The Odyssey emerged from a Greek oral storytelling culture and was composed in the form we know it today in the eighth century BCE. Once written down, orally transmitted epics lost the improvisational energy that drove their tellings and retell
ings. Turned into sacred texts, immutable and unassailable, they became part of a literary-historical record, stories that no longer challenged listeners to weigh in, respond to, and reshape their terms and values as had been the case with oral performances. Traditional tales, as defined by folklorists, change with each new telling, incorporating the creative contributions of listeners, even as they capture and conserve what has been relayed by earlier narrators, bards, and rhapsodes. But once written down, even when reinterpreted for Anglo-American audiences by new translations, their historically contingent values and beliefs harden into timeless and universal truths. As we shall see, however, the telling of stories and myths from times past can be, and has been, contested, complicated, and reimagined.

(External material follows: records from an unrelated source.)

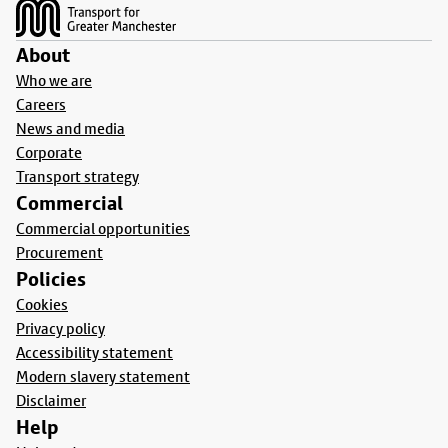
About
Who we are
Careers
News and media
Corporate
Transport strategy
Commercial
Commercial opportunities
Procurement
Policies
Cookies
Privacy policy
Accessibility statement
Modern slavery statement
Disclaimer
Help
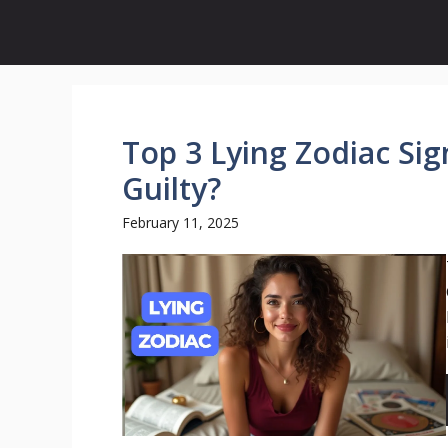
Skip
to
content
Top 3 Lying Zodiac Si
Guilty?
February 11, 2025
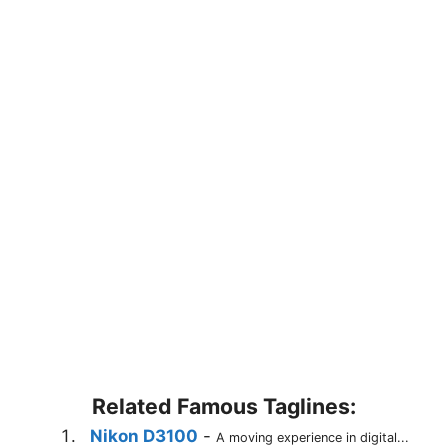
Related Famous Taglines:
Nikon D3100
-
A moving experience in digital...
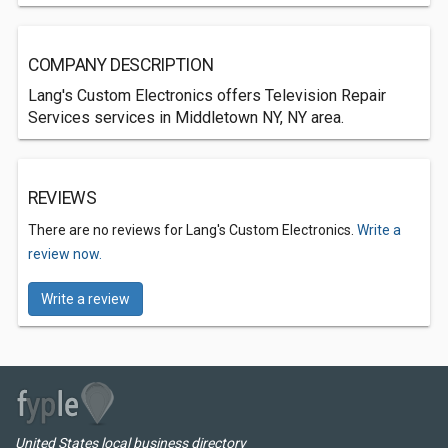
COMPANY DESCRIPTION
Lang's Custom Electronics offers Television Repair
Services services in Middletown NY, NY area.
REVIEWS
There are no reviews for Lang's Custom Electronics.
Write a
review now.
Write a review
United States local business directory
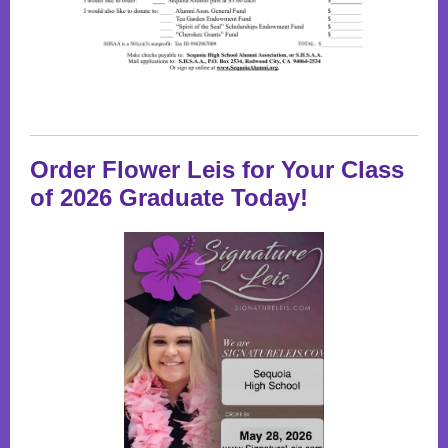
Order Flower Leis for Your Class
of 2026 Graduate Today!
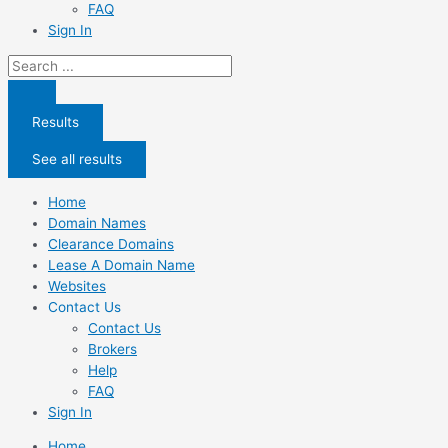
FAQ
Sign In
Search
...
Results
See all results
Home
Domain Names
Clearance Domains
Lease A Domain Name
Websites
Contact Us
Contact Us
Brokers
Help
FAQ
Sign In
Home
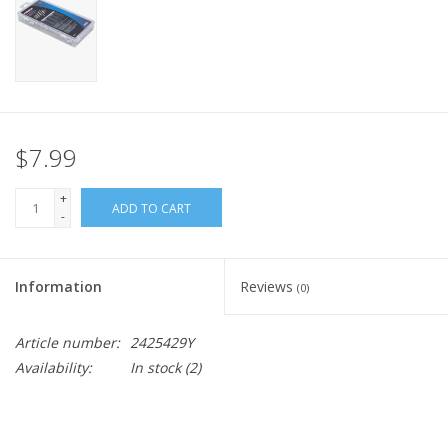
$7.99
+
ADD TO CART
-
Information
Reviews
(0)
Article number:
2425429Y
Availability:
In stock
(2)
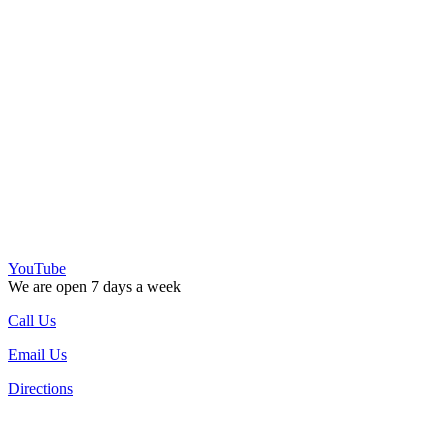
YouTube
We are open 7 days a week
Call Us
Email Us
Directions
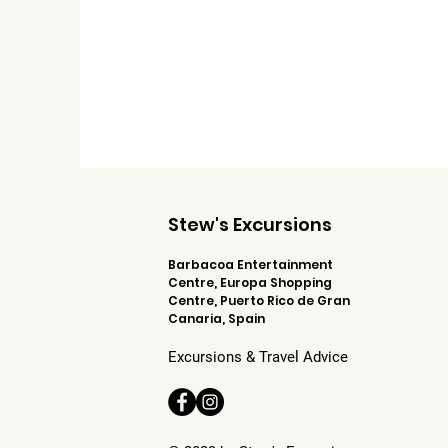
Stew's Excursions
Barbacoa Entertainment
Centre, Europa Shopping
Centre, Puerto Rico de Gran
Canaria, Spain
Excursions & Travel Advice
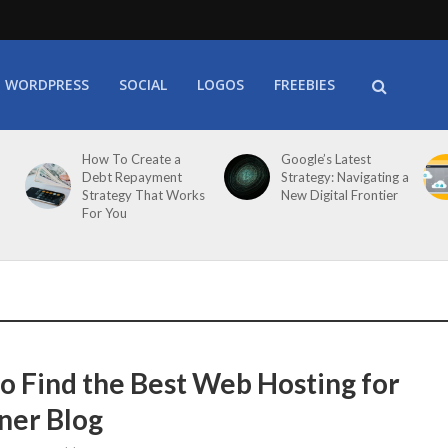
WORDPRESS
SOCIAL
LOGOS
FREEBIES
How To Create a
Google’s Latest
Debt Repayment
Strategy: Navigating a
Strategy That Works
New Digital Frontier
For You
o Find the Best Web Hosting for
ner Blog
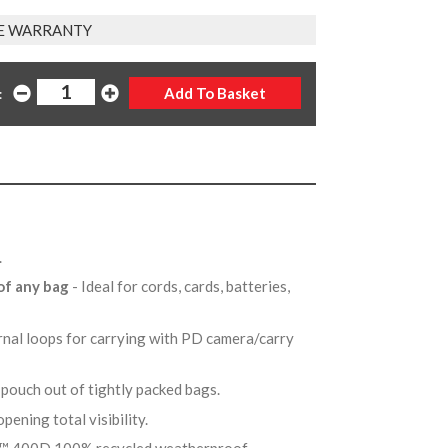
E WARRANTY
:
e.
 of any bag
- Ideal for cords, cards, batteries,
nal loops for carrying with PD camera/carry
l pouch out of tightly packed bags.
opening total visibility.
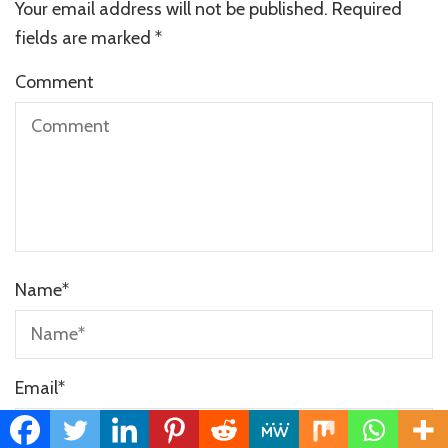
Your email address will not be published.
Required
fields are marked
*
Comment
Name
*
Email
*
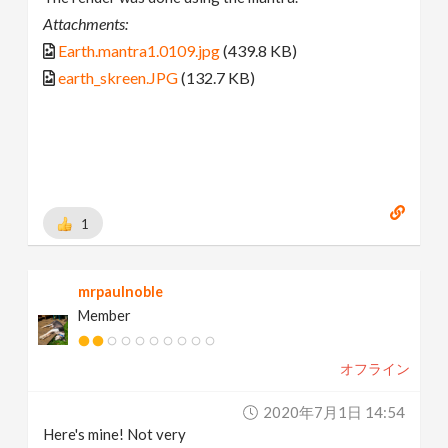
Attachments:
Earth.mantra1.0109.jpg
(439.8 KB)
earth_skreen.JPG
(132.7 KB)
1
mrpaulnoble
Member
オフライン
2020年7月1日 14:54
Here's mine! Not very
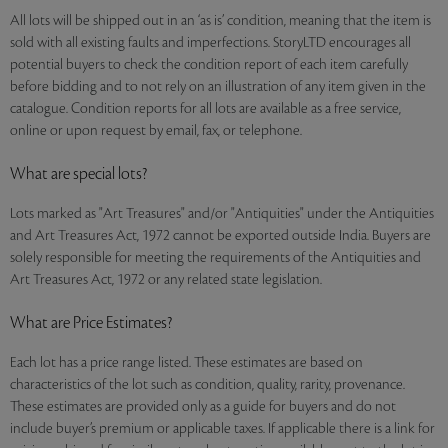
All lots will be shipped out in an ‘as is’ condition, meaning that the item is
sold with all existing faults and imperfections. StoryLTD encourages all
potential buyers to check the condition report of each item carefully
before bidding and to not rely on an illustration of any item given in the
catalogue. Condition reports for all lots are available as a free service,
online or upon request by email, fax, or telephone.
What are special lots?
Lots marked as "Art Treasures" and/or "Antiquities" under the Antiquities
and Art Treasures Act, 1972 cannot be exported outside India. Buyers are
solely responsible for meeting the requirements of the Antiquities and
Art Treasures Act, 1972 or any related state legislation.
What are Price Estimates?
Each lot has a price range listed. These estimates are based on
characteristics of the lot such as condition, quality, rarity, provenance.
These estimates are provided only as a guide for buyers and do not
include buyer’s premium or applicable taxes. If applicable there is a link for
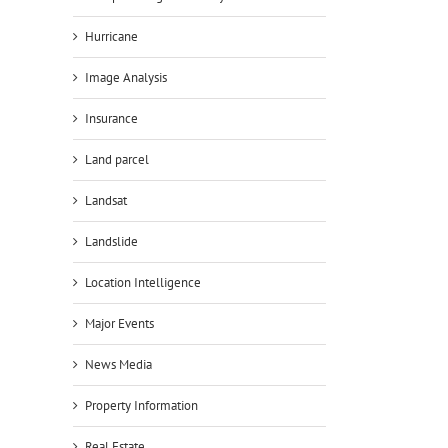
Hurricane
Image Analysis
Insurance
Land parcel
Landsat
Landslide
Location Intelligence
Major Events
News Media
Property Information
Real Estate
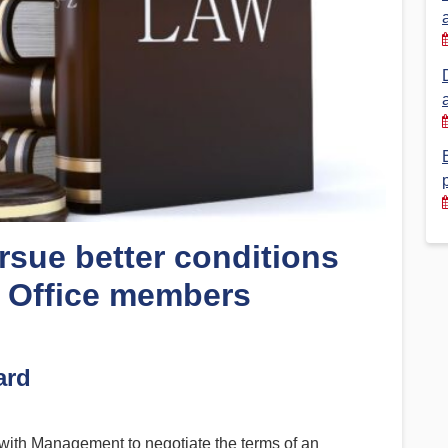
Financial Reports
PSA History
Timeline
Election – PSA Vice President
rsue better conditions
s Office members
ard
with Management to negotiate the terms of an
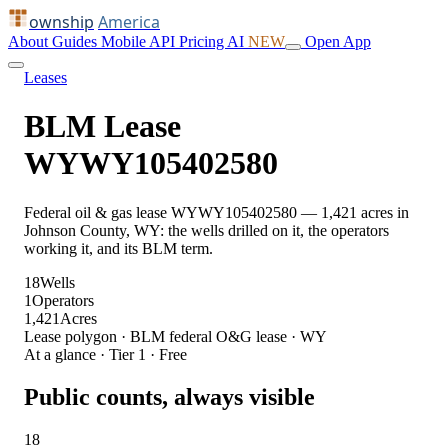
ownship
America
About
Guides
Mobile
API
Pricing
AI
NEW
Open App
Leases
BLM Lease
WYWY105402580
Federal oil & gas lease WYWY105402580 — 1,421 acres in
Johnson County, WY: the wells drilled on it, the operators
working it, and its BLM term.
18
Wells
1
Operators
1,421
Acres
Lease polygon · BLM federal O&G lease · WY
At a glance · Tier 1 · Free
Public counts, always visible
18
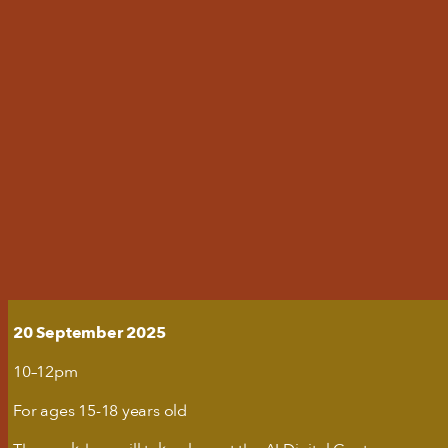
'S ON
YOUR VISIT
N
T US
ent from third-party websites, such as
this might remove some functionality
20 September 2025
useums
10–12pm
For ages 15-18 years old
with relevant ads on third party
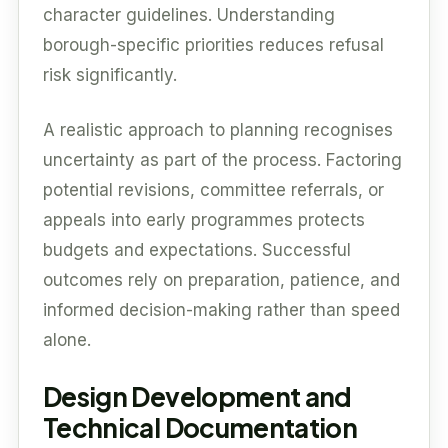
character guidelines. Understanding
borough-specific priorities reduces refusal
risk significantly.
A realistic approach to planning recognises
uncertainty as part of the process. Factoring
potential revisions, committee referrals, or
appeals into early programmes protects
budgets and expectations. Successful
outcomes rely on preparation, patience, and
informed decision-making rather than speed
alone.
Design Development and
Technical Documentation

Mythical Heroines Get Make-Overs
Mnemosyne: that is the name of the mother of the muses. She is the goddess of memory, and, without her progeny, song, music, dance, and story would not exist. It is Mnemosyne to whom women writers have appealed in the past decades. It is time, they seem to be telling us, to remember not just the heroes from the ancient world but also the heroines. Through belated acts of mythopoesis, writers today are doing what mythmakers have always done supremely well. From competing and conflicting histories, legends, and stories, they create new accounts. And, like magic, they re-member women from ancient times and bring them back to life.